Our February report featured an interactive map locating 290 dumpsters in New Orleans between Oct. 2013 and Jan. 2014.

The City of New Orleans may overhaul the way it permits dumpsters. That move follows a FOX 8 investigation from earlier this year that showed City Hall could be missing out on millions of dollars.

Back in February, when we asked residents how many dumpsters they thought sit outside homes in New Orleans, one responded, "What, like the big ones? At least [one] on every street."

However, according to city records, just 104 homes and businesses had dumpsters last year.

"Some people follow the law and some don't," acknowledged Cedric Grant, the deputy mayor of facilities, infrastructure and community development in a February interview.

City law requires a fee for each dumpster, which means the city is losing lots of money. Anyone putting a dumpster at their house must pay a $40 application fee and $20 per day for dumpsters in the public right of way. Last year, for the 104 dumpsters, the city collected just $42,000 in fees.

In early January, we spent two days driving around the city. We searched mainly the Lower 9th Ward, Uptown and Lakeview, but still found 211 dumpsters.

That same week, city records show only 13 dumpsters were permitted - and only one of those was on our list of 211.

"It's one of those things needs more enforcement," Grant told us. "If we receive a complaint we send one of our inspectors out and deal with it. But I would say, in the realm of things that we have to do, that it's probably not as high a priority as it should be."
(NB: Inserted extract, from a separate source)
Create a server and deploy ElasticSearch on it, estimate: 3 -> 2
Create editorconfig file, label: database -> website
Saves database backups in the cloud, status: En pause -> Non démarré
Since that interview, the city has been doing its own investigation. Friday, Sept. 19, officials from Mayor Mitch Landrieu's administration presented their findings to the City Council, acknowledging that not many people are complying with the law.

"We need to come up with a balance to make the fee rational," said Councilwoman Stacy Head, "so that we can in fact enforce it."
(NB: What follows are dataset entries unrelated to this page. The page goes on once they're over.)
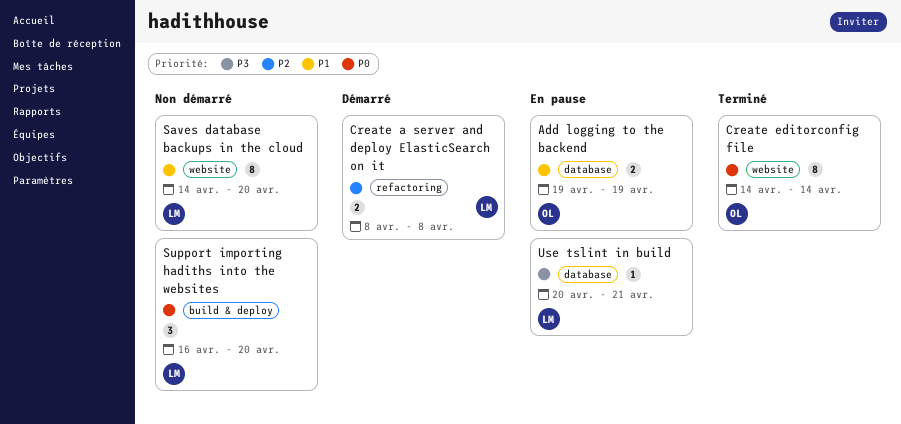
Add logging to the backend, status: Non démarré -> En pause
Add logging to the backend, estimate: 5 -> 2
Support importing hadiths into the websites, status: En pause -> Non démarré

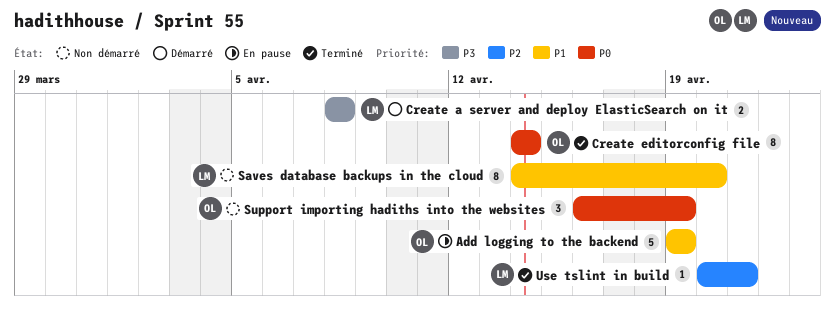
Add logging to the backend, estimate: 2 -> 5
Create a server and deploy ElasticSearch on it, priority: P2 -> P3
Support importing hadiths into the websites, owner: LM -> OL
Support importing hadiths into the websites, due: Apr 20 -> Apr 19
Use tslint in build, status: En pause -> Terminé
Use tslint in build, priority: P3 -> P2

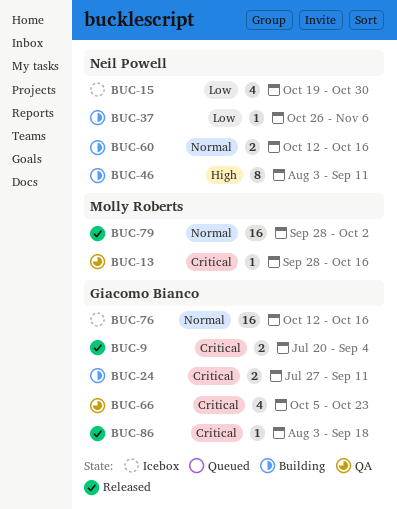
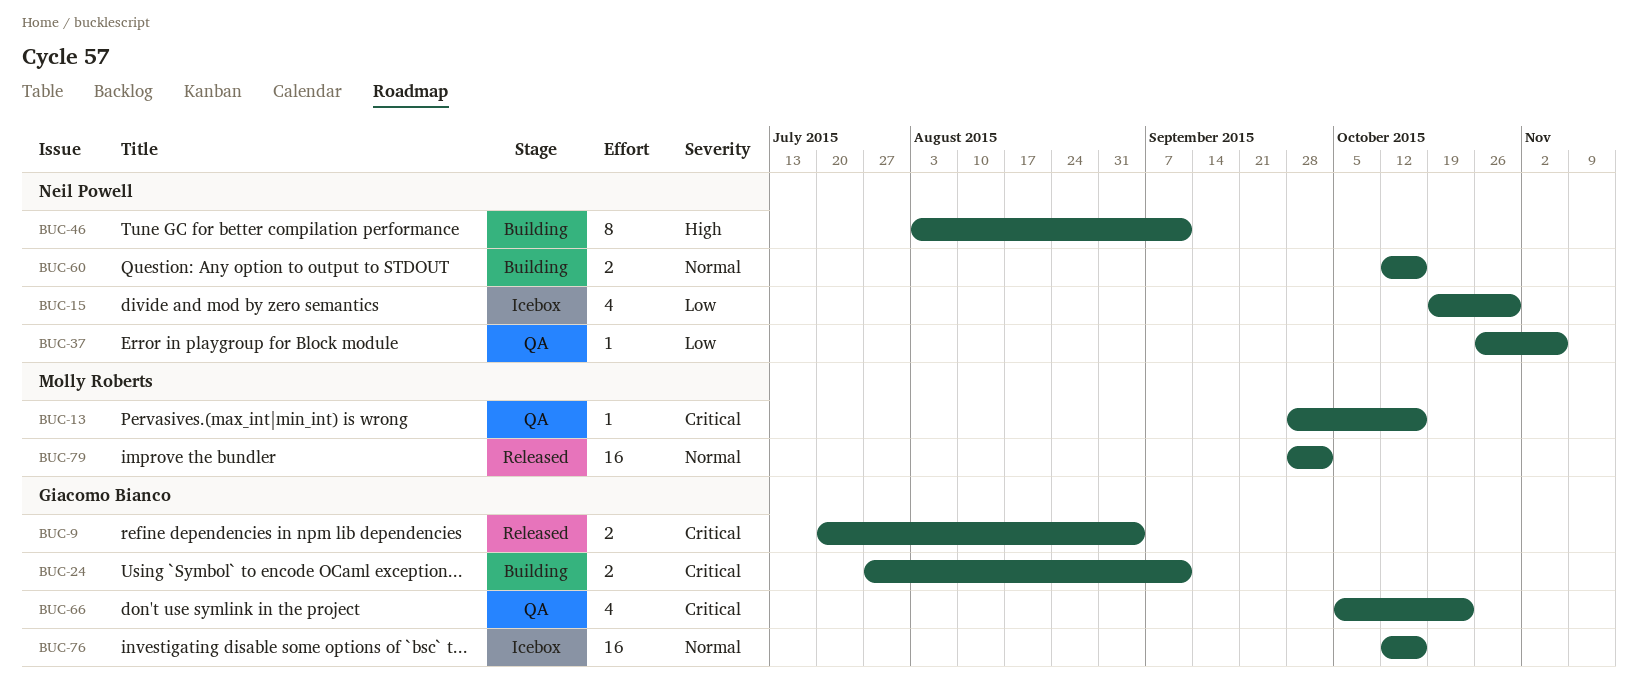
BUC-37, status: Building -> QA
BUC-86: present -> none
The council will likely vote on the Landrieu administration's recommendations to overhaul the system. On Friday, administration officials told the council they'd like to drop that daily fee from $20 to $10, and hire employees specifically for enforcement.

Head seemed to agree. "I firmly believe that [we] have, in this balance, a $10-per-day encouragement to move quickly," she said, "discouragement from taking more space than you need, and also paying the city back for the enforcement that we need to do is a logical way to be make sure that society is able to be stable."

The city thinks an overhaul will allow them to collect more money. By our calculations back in February, full compliance could equal millions of dollars for a cash-strapped city.

The council says it could vote on an overhaul to the way it permits dumpsters in the beginning of next year.

We asked the Landrieu administration for an interview for this story; they never responded to our request.